Linux seems to me like there is a good possibility of a serious supply chain hack in the next decade. If you ask "Who is trying to prevent this?" it's mildly scary to think there is probably some person with no authority, reputation, or responsibility volunteering their time to try to solve that problem because its the right thing to do.

As money gets involved in Linux it too can be corrupted. Here is a thread talking about canonical (ubuntu): https://www.reddit.com/r/privacy/comments/j4cl6t/should_i_tr...

They've shown a desire to push the line, while the ubuntu community has apparently mostly kept them within it. That article wasn't meant to be a source of truth so much as a starting point to find things to read about.

> I might look into this-

The nice thing is, is that once you set it up, you can tell your router to use the PiHole as a DNS server to hand out via DHCP, and it can even block your TV from contacting the manufacturer. Your router might even give it to your phone that connects to it and prevent a share of ads from showing up on your phone.

> Telemetry with zero identifiable information is probably okay,

Sadly, while they say there is no identifiable information, this is generally not a guaranteed property so much as a "we try to do the right thing" property. Crash logs don't need identifiable information because with 3 database tables in a data warehouse you can probably de-unidentify a log no problem. If any kind of memory is sampled, it is very possible to suck in information that shouldn't be there as well.

Microsoft, for example, has found inventors of viruses (and subsequently handed their info over to the FBI) because the crash logs the viruses caused got reported and they could turn that into an identity.

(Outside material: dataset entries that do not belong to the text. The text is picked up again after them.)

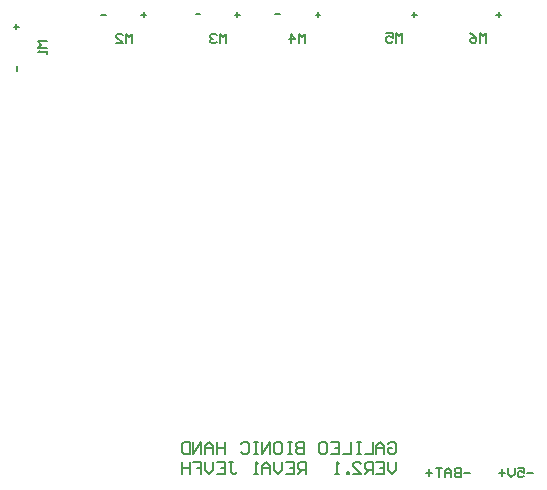
<source format=gbo>
G04 Layer_Color=32896*
%FSLAX25Y25*%
%MOIN*%
G70*
G01*
G75*
%ADD29C,0.00689*%
D29*
X113091Y488779D02*
X109942D01*
X110992Y487730D01*
X109942Y486681D01*
X113091D01*
Y485631D02*
Y484581D01*
Y485106D01*
X109942D01*
X110467Y485631D01*
X141339Y488189D02*
Y491338D01*
X140289Y490288D01*
X139240Y491338D01*
Y488189D01*
X136091D02*
X138190D01*
X136091Y490288D01*
Y490813D01*
X136616Y491338D01*
X137665D01*
X138190Y490813D01*
X172638Y488189D02*
Y491338D01*
X171588Y490288D01*
X170539Y491338D01*
Y488189D01*
X169489Y490813D02*
X168964Y491338D01*
X167915D01*
X167390Y490813D01*
Y490288D01*
X167915Y489763D01*
X168440D01*
X167915D01*
X167390Y489239D01*
Y488714D01*
X167915Y488189D01*
X168964D01*
X169489Y488714D01*
X198917Y488189D02*
Y491338D01*
X197868Y490288D01*
X196818Y491338D01*
Y488189D01*
X194194D02*
Y491338D01*
X195769Y489763D01*
X193670D01*
X231299Y488386D02*
Y491534D01*
X230250Y490485D01*
X229200Y491534D01*
Y488386D01*
X226052Y491534D02*
X228151D01*
Y489960D01*
X227101Y490485D01*
X226576D01*
X226052Y489960D01*
Y488911D01*
X226576Y488386D01*
X227626D01*
X228151Y488911D01*
X259252Y488386D02*
Y491534D01*
X258202Y490485D01*
X257153Y491534D01*
Y488386D01*
X254004Y491534D02*
X255054Y491010D01*
X256103Y489960D01*
Y488911D01*
X255579Y488386D01*
X254529D01*
X254004Y488911D01*
Y489435D01*
X254529Y489960D01*
X256103D01*
X229331Y348522D02*
Y345899D01*
X228019Y344587D01*
X226707Y345899D01*
Y348522D01*
X222771D02*
X225395D01*
Y344587D01*
X222771D01*
X225395Y346554D02*
X224083D01*
X221459Y344587D02*
Y348522D01*
X219491D01*
X218835Y347866D01*
Y346554D01*
X219491Y345899D01*
X221459D01*
X220147D02*
X218835Y344587D01*
X214900D02*
X217524D01*
X214900Y347210D01*
Y347866D01*
X215556Y348522D01*
X216867D01*
X217524Y347866D01*
X213588Y344587D02*
Y345243D01*
X212932D01*
Y344587D01*
X213588D01*
X210308D02*
X208996D01*
X209652D01*
Y348522D01*
X210308Y347866D01*
X199157Y344587D02*
Y348522D01*
X197189D01*
X196533Y347866D01*
Y346554D01*
X197189Y345899D01*
X199157D01*
X197845D02*
X196533Y344587D01*
X192597Y348522D02*
X195221D01*
Y344587D01*
X192597D01*
X195221Y346554D02*
X193909D01*
X191285Y348522D02*
Y345899D01*
X189973Y344587D01*
X188661Y345899D01*
Y348522D01*
X187349Y344587D02*
Y347210D01*
X186038Y348522D01*
X184726Y347210D01*
Y344587D01*
Y346554D01*
X187349D01*
X183414Y344587D02*
X182102D01*
X182758D01*
Y348522D01*
X183414Y347866D01*
X173574Y348522D02*
X174886D01*
X174230D01*
Y345243D01*
X174886Y344587D01*
X175542D01*
X176198Y345243D01*
X169639Y348522D02*
X172263D01*
Y344587D01*
X169639D01*
X172263Y346554D02*
X170951D01*
X168327Y348522D02*
Y345899D01*
X167015Y344587D01*
X165703Y345899D01*
Y348522D01*
X161767D02*
X164391D01*
Y346554D01*
X163079D01*
X164391D01*
Y344587D01*
X160455Y348522D02*
Y344587D01*
Y346554D01*
X157831D01*
Y348522D01*
Y344587D01*
X190551Y497933D02*
X188977D01*
X164075D02*
X162501D01*
X132579Y497638D02*
X131004D01*
X262697Y497736D02*
X264271D01*
X263484Y498523D02*
Y496949D01*
X234547Y497736D02*
X236122D01*
X235334Y498523D02*
Y496949D01*
X202461Y497736D02*
X204035D01*
X203248Y498523D02*
Y496949D01*
X175591Y497736D02*
X177165D01*
X176378Y498523D02*
Y496949D01*
X144390Y497736D02*
X145964D01*
X145177Y498523D02*
Y496949D01*
X102855Y478937D02*
Y480511D01*
X101969Y493700D02*
X103543D01*
X102756Y494488D02*
Y492913D01*
X275098Y345078D02*
X272999D01*
X269851Y346653D02*
X271950D01*
Y345078D01*
X270900Y345603D01*
X270375D01*
X269851Y345078D01*
Y344029D01*
X270375Y343504D01*
X271425D01*
X271950Y344029D01*
X268801Y346653D02*
Y344553D01*
X267752Y343504D01*
X266702Y344553D01*
Y346653D01*
X265653Y345078D02*
X263554D01*
X264603Y346128D02*
Y344029D01*
X254035Y345078D02*
X251936D01*
X250887Y346653D02*
Y343504D01*
X249312D01*
X248788Y344029D01*
Y344553D01*
X249312Y345078D01*
X250887D01*
X249312D01*
X248788Y345603D01*
Y346128D01*
X249312Y346653D01*
X250887D01*
X247738Y343504D02*
Y345603D01*
X246689Y346653D01*
X245639Y345603D01*
Y343504D01*
Y345078D01*
X247738D01*
X244590Y346653D02*
X242491D01*
X243540D01*
Y343504D01*
X241441Y345078D02*
X239342D01*
X240391Y346128D02*
Y344029D01*
X226707Y354658D02*
X227363Y355314D01*
X228675D01*
X229331Y354658D01*
Y352034D01*
X228675Y351378D01*
X227363D01*
X226707Y352034D01*
Y353346D01*
X228019D01*
X225395Y351378D02*
Y354002D01*
X224083Y355314D01*
X222771Y354002D01*
Y351378D01*
Y353346D01*
X225395D01*
X221459Y355314D02*
Y351378D01*
X218835D01*
X217524Y355314D02*
X216212D01*
X216867D01*
Y351378D01*
X217524D01*
X216212D01*
X214244Y355314D02*
Y351378D01*
X211620D01*
X207684Y355314D02*
X210308D01*
Y351378D01*
X207684D01*
X210308Y353346D02*
X208996D01*
X204404Y355314D02*
X205716D01*
X206372Y354658D01*
Y352034D01*
X205716Y351378D01*
X204404D01*
X203748Y352034D01*
Y354658D01*
X204404Y355314D01*
X198501D02*
Y351378D01*
X196533D01*
X195877Y352034D01*
Y352690D01*
X196533Y353346D01*
X198501D01*
X196533D01*
X195877Y354002D01*
Y354658D01*
X196533Y355314D01*
X198501D01*
X194565D02*
X193253D01*
X193909D01*
Y351378D01*
X194565D01*
X193253D01*
X189317Y355314D02*
X190629D01*
X191285Y354658D01*
Y352034D01*
X190629Y351378D01*
X189317D01*
X188661Y352034D01*
Y354658D01*
X189317Y355314D01*
X187349Y351378D02*
Y355314D01*
X184726Y351378D01*
Y355314D01*
X183414D02*
X182102D01*
X182758D01*
Y351378D01*
X183414D01*
X182102D01*
X177510Y354658D02*
X178166Y355314D01*
X179478D01*
X180134Y354658D01*
Y352034D01*
X179478Y351378D01*
X178166D01*
X177510Y352034D01*
X172263Y355314D02*
Y351378D01*
Y353346D01*
X169639D01*
Y355314D01*
Y351378D01*
X168327D02*
Y354002D01*
X167015Y355314D01*
X165703Y354002D01*
Y351378D01*
Y353346D01*
X168327D01*
X164391Y351378D02*
Y355314D01*
X161767Y351378D01*
Y355314D01*
X160455D02*
Y351378D01*
X158487D01*
X157831Y352034D01*
Y354658D01*
X158487Y355314D01*
X160455D01*
M02*

</source>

> Maybe my concerns are overblown

Nah, suggestions and features like that are shady. I do not like them one bit. I will say the more you understand, the more you realize privacy is dead. Privacy must be legislated. From a technical level it is an arms race, and if you try to run in the arms race, you'll just get exhausted and lose anyway. It's still probably a good idea to be a bit ahead of the curve or at least aware. Certainly a lot of people in Hong Kong in 2019 probably wish they were more versed in privacy.